TEL AVIV (Jul. 19)
Striking public hospital doctors revived a proposal Tuesday to involve the private sector in solving the health care crisis.
But they got a negative response from the government and the Histadrut trade union federation, which both rejected the idea when it was originally proposed weeks ago.
The doctors turned down a government offer last week of a 5 percent pay increase. It was intended to compensate them for extra duty during second-shift use of operating rooms.
The second shift is urgently needed to reduce the huge backlog of patients waiting as long as two years for non-emergency surgery. The dispute with the doctors is over extra pay.
Their counterproposal is to have a private company rent the operating rooms at state-run hospitals and those of Kupat Holim for the afternoon or evening hours when they are idle. Kupat Holim is the Histadrut health care agency.
The private company would pay the doctors’ salaries for those shifts. The service would be funded by higher health insurance premiums.

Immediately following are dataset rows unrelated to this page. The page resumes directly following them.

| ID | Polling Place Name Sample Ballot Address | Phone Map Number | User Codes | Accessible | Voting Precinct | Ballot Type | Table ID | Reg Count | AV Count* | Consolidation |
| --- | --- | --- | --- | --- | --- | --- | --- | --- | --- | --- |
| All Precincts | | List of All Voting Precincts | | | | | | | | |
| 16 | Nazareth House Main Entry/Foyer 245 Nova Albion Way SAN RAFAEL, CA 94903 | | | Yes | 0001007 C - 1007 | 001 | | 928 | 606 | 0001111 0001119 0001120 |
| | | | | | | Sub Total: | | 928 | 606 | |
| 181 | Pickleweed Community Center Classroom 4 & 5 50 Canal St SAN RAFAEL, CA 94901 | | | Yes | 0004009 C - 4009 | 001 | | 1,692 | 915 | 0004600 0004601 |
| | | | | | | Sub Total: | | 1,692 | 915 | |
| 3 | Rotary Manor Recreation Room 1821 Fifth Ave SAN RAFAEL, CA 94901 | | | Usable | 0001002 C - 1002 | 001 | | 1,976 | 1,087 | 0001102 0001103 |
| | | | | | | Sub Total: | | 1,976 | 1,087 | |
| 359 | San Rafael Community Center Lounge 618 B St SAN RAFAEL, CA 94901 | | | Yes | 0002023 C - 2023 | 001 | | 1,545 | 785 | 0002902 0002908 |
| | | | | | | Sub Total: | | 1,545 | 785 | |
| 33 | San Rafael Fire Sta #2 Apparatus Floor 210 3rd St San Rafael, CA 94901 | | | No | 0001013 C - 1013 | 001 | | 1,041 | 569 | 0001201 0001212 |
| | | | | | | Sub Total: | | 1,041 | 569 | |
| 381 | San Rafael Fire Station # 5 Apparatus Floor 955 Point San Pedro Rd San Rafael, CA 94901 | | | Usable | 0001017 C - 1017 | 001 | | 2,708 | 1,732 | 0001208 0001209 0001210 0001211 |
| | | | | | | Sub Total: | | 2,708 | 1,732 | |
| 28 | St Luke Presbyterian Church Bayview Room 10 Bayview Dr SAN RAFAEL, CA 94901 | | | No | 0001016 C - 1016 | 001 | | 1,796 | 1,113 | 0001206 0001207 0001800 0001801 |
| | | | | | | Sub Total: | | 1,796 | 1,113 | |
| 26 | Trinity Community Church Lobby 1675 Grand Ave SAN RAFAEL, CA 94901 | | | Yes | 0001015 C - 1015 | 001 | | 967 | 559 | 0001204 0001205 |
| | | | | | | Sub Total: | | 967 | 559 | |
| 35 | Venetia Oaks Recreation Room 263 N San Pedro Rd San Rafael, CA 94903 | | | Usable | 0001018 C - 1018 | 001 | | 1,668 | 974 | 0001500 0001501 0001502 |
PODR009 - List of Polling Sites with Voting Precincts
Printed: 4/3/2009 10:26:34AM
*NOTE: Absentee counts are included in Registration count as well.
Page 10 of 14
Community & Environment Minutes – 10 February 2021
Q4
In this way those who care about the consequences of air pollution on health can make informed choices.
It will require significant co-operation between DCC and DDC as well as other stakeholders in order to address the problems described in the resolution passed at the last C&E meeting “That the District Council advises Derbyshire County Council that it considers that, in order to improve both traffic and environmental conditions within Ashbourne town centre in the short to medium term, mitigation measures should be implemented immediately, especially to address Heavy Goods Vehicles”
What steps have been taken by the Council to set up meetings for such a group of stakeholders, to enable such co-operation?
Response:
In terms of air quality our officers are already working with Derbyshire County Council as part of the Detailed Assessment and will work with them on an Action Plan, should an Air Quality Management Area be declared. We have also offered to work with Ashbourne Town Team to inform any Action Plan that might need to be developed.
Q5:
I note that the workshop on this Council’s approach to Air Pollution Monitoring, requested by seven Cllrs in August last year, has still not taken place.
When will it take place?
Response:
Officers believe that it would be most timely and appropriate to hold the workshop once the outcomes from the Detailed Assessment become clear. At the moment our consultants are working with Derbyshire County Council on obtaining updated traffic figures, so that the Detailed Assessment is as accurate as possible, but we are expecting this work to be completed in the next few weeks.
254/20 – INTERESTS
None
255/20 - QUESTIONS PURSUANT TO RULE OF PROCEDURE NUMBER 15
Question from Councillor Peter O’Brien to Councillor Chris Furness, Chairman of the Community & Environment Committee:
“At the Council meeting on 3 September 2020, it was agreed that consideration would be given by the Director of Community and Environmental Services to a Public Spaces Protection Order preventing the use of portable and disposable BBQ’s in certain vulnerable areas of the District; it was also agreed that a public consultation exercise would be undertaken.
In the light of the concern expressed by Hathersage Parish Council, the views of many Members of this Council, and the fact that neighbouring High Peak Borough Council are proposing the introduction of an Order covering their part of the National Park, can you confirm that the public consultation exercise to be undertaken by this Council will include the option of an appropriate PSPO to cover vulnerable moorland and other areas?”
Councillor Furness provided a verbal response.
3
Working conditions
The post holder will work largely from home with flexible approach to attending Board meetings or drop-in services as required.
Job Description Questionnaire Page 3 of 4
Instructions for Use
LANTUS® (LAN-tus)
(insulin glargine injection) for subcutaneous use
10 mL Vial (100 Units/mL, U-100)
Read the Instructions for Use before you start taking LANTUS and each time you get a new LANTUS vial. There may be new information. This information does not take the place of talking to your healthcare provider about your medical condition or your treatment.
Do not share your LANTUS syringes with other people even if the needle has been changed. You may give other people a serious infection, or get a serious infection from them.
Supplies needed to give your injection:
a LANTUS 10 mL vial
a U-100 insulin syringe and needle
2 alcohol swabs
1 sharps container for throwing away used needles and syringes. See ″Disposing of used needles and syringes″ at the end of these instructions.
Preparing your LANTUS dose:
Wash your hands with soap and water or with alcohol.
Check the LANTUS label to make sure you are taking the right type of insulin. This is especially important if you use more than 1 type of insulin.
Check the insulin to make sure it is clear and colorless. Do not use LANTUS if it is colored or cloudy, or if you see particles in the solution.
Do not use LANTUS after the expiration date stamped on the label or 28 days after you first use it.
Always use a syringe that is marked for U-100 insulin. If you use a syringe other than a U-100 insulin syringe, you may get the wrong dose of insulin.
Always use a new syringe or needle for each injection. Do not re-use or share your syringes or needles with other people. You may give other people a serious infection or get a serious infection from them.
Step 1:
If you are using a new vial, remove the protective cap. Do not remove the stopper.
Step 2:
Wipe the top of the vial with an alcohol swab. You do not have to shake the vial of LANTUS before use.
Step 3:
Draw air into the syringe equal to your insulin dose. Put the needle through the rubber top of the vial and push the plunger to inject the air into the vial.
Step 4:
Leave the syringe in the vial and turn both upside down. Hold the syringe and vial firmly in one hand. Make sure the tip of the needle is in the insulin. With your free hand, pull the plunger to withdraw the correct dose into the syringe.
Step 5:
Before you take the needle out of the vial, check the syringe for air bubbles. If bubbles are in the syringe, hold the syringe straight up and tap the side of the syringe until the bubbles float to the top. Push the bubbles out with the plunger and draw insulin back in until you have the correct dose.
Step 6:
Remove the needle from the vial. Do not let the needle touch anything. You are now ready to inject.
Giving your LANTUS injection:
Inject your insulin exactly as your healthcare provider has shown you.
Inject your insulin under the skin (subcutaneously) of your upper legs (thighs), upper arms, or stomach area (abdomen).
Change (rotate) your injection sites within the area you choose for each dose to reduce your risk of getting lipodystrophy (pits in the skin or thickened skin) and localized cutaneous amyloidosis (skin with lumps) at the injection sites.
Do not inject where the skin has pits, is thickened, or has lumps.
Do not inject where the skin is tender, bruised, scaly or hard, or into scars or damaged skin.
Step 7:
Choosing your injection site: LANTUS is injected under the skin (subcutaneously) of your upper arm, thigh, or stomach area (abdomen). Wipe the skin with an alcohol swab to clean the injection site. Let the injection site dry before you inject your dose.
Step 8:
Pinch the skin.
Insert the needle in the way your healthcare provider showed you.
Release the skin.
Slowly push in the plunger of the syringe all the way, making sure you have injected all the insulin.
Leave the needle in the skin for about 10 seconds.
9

The government would subsidize patients who could not afford the higher fees.
The immediate reaction by Health Ministry sources was that the plan is unworkable. No official appointed to head a hospital facility would allow it to be used on an overtime basis by a private company, the ministry sources said.
They called the doctors’ plan. “strange, evasive and a public relations tactic.”
The doctors, meanwhile, continued to apply work sanctions against public hospitals on a rotating basis.
Emergency rooms were closed, duty staffs were reduced to the Sabbath level and only emergency, life-saving procedures were performed.
The nurses union has instituted similar job actions and its members are on a hunger strike outside the Prime Minister’s Office.
The nurses are not seeking second-shift compensation. They say they are overworked, understaffed and underpaid for their single-shift duties.
The Health Ministry, meanwhile, refused to say whether the government will be forced to issue back-to-work orders as the situation at the hospitals deteriorates further.